Thursday, September 9, 2021

200. Poetry


I really love poetry. With poetry you can say hundreds of thousands of things with few words as you evoke images in the minds of readers. I love to read poetry and see what I can of what the author intended. I love to write poetry by just tinkering with thoughts on paper and playing with the words for days on end, perhaps years. While it’s easy to fixate on ideas and images in a poem for a few days it’s also fun to set them aside for a long while and see if you can even remember what the fixation was, see if the poem can bring all of that back or was it as insubstantial as a mist? If it holds some of the ideas you can call it good or you can work with it some more. Poems are living, breathing works of art that gain their life, not from the author alone, but also from the readers. So many poems just wash up on the shore as good as a bit of plastic while others take on new shapes from the beatings of the waves and sand.

American poetry is quite different from other English forms even as it clings to the similarities of the shared language. A favourite poem in Canada may evade any favoritism in the United States, yet another might plant poppies all over the world from Flanders, Belgium to Potlatch, Idaho all because of a Canadian poet who has us weeping for the lost generation of young men over a century ago. That same thing applies to an American poem. Say “Nevermore” anywhere in the English-speaking world and images of ravens will pop into the heads of most of the listeners. All of the practising of writing in England might do nothing for the practicing of writing in the United States, yet it may also bequeath the eternal question, “To be or not to be?” The subtleties of the simple spelling of a word might evoke an accent, a way of seeing things, an Americanism that an American simply won’t notice until it’s pointed out by someone of the same tongue in a foreign land. The lives of the words are made by the lives of the speakers as they write and as they read. It’s truly remarkable, truly beautiful.

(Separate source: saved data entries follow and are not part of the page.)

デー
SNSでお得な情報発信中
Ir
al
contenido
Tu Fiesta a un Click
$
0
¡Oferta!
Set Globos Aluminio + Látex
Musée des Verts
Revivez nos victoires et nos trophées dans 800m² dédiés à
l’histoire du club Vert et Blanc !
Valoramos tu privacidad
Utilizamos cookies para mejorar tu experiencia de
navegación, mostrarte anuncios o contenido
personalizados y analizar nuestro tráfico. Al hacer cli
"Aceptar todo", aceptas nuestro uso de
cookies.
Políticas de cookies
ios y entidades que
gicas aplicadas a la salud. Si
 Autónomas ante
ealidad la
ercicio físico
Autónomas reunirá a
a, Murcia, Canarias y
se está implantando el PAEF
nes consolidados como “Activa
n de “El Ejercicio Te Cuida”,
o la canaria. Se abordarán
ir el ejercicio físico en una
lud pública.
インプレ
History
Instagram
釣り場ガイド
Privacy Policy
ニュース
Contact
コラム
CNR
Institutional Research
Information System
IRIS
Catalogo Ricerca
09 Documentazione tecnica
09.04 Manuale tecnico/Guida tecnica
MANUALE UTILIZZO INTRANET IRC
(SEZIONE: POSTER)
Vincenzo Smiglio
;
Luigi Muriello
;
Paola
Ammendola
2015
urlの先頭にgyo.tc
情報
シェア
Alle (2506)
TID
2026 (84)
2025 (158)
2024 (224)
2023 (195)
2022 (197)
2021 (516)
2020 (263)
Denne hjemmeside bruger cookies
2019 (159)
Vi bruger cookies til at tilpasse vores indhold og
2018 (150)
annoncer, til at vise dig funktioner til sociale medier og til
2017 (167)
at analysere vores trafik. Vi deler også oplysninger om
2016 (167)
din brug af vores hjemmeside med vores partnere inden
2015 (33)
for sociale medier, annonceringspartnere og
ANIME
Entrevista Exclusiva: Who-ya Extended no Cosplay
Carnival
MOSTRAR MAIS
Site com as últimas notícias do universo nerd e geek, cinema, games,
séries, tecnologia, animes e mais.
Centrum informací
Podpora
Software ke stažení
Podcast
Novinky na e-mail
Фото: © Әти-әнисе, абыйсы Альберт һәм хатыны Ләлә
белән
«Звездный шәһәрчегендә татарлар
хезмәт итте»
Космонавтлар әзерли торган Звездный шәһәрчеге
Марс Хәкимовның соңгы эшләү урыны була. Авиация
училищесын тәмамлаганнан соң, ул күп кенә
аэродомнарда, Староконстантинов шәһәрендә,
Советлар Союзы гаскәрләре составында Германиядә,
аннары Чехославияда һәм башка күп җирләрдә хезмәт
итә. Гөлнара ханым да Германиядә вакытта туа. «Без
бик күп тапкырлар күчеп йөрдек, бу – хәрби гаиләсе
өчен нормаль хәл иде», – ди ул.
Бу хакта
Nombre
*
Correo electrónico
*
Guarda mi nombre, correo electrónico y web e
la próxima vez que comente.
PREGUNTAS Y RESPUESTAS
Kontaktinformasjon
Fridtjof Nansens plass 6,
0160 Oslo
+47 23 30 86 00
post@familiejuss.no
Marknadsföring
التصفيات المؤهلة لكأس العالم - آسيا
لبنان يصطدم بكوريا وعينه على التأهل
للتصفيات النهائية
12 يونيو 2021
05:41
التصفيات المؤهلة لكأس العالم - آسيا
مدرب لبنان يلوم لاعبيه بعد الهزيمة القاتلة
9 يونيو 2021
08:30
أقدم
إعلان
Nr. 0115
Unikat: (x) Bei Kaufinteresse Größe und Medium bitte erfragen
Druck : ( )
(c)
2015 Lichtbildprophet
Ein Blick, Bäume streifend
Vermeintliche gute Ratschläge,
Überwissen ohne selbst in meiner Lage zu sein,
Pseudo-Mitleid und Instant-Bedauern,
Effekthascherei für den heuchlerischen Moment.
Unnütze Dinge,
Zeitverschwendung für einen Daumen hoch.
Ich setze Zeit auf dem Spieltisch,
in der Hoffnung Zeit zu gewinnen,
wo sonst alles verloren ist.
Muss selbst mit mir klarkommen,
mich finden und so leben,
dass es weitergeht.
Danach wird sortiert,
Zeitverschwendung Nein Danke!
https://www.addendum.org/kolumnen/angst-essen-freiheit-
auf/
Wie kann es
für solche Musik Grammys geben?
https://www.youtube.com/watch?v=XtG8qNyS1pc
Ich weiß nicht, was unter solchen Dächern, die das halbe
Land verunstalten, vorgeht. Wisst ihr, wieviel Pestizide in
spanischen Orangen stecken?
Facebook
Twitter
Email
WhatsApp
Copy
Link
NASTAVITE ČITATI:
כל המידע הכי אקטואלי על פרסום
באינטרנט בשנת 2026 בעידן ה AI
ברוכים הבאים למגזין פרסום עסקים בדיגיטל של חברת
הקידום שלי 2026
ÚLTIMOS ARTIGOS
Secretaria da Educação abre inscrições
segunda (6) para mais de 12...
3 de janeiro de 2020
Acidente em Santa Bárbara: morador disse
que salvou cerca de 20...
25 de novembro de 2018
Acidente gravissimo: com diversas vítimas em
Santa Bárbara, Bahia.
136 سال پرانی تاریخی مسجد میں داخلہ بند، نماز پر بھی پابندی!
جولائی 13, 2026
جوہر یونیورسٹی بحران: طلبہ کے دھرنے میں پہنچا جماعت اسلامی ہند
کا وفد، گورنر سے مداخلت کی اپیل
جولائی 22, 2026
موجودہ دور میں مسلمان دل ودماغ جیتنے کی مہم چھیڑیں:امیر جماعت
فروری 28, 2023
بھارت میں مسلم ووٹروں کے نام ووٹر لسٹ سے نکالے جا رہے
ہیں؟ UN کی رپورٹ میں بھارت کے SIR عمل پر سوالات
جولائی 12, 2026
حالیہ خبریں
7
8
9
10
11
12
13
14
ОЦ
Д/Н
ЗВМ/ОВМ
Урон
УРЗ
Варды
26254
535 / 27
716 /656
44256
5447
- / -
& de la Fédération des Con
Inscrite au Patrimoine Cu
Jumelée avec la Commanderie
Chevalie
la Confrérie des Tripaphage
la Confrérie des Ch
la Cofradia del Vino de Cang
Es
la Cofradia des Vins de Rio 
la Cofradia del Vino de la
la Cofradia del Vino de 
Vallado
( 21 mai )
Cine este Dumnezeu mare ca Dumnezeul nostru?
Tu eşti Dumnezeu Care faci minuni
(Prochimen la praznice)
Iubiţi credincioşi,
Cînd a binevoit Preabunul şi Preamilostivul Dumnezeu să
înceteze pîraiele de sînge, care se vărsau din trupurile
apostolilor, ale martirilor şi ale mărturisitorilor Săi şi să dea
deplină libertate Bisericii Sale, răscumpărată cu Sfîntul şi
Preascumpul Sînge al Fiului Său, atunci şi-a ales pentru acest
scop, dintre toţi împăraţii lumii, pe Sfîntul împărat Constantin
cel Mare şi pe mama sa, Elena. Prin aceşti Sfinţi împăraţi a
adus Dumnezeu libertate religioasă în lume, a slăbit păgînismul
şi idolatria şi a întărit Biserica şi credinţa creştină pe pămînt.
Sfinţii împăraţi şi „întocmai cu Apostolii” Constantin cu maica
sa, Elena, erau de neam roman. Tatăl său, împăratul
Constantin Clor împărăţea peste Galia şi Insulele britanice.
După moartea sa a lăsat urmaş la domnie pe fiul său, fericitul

I have often written sketchy, bad poems in my journal only to return to a single image that held on to me and caused me to return over and over to the same bad poem just tweaking a word, phrase, or line here or there only to come back and shift it a little more. At the same time that little poem shifts things in me so that I think about something differently than I ever had before. When someone reads a poem and actually hears/sees the poetic presentation their thoughts are likely to change just a little bit as well. Poems do that to people just like the author does it to the poem. The good poems outlive the author and continue to influence others for years, maybe centuries into the future. I’m still being affected by a reclusive woman in Massachusetts who hardly published any of her poems in her lifetime, yet her family had them published after her death and now they are in American high school text books imprinting their images of “Hope is the thing with feathers.” That crazy white-haired dude from New York who traipsed all about the country and mourned bitterly at the assassination of Lincoln, “Oh Captain! my Captain!” still has his voice sounding on Levi’s commercials. And what of the living poets who tweak my thoughts with poems about their Cuban grandmother telling them not to act a certain way? I’m just constantly, daily immersing myself in the lives of poets who are living still, even as the last breaths have expired from their bodies as they left those beautiful little collections of words with me, with us. I simply love poetry.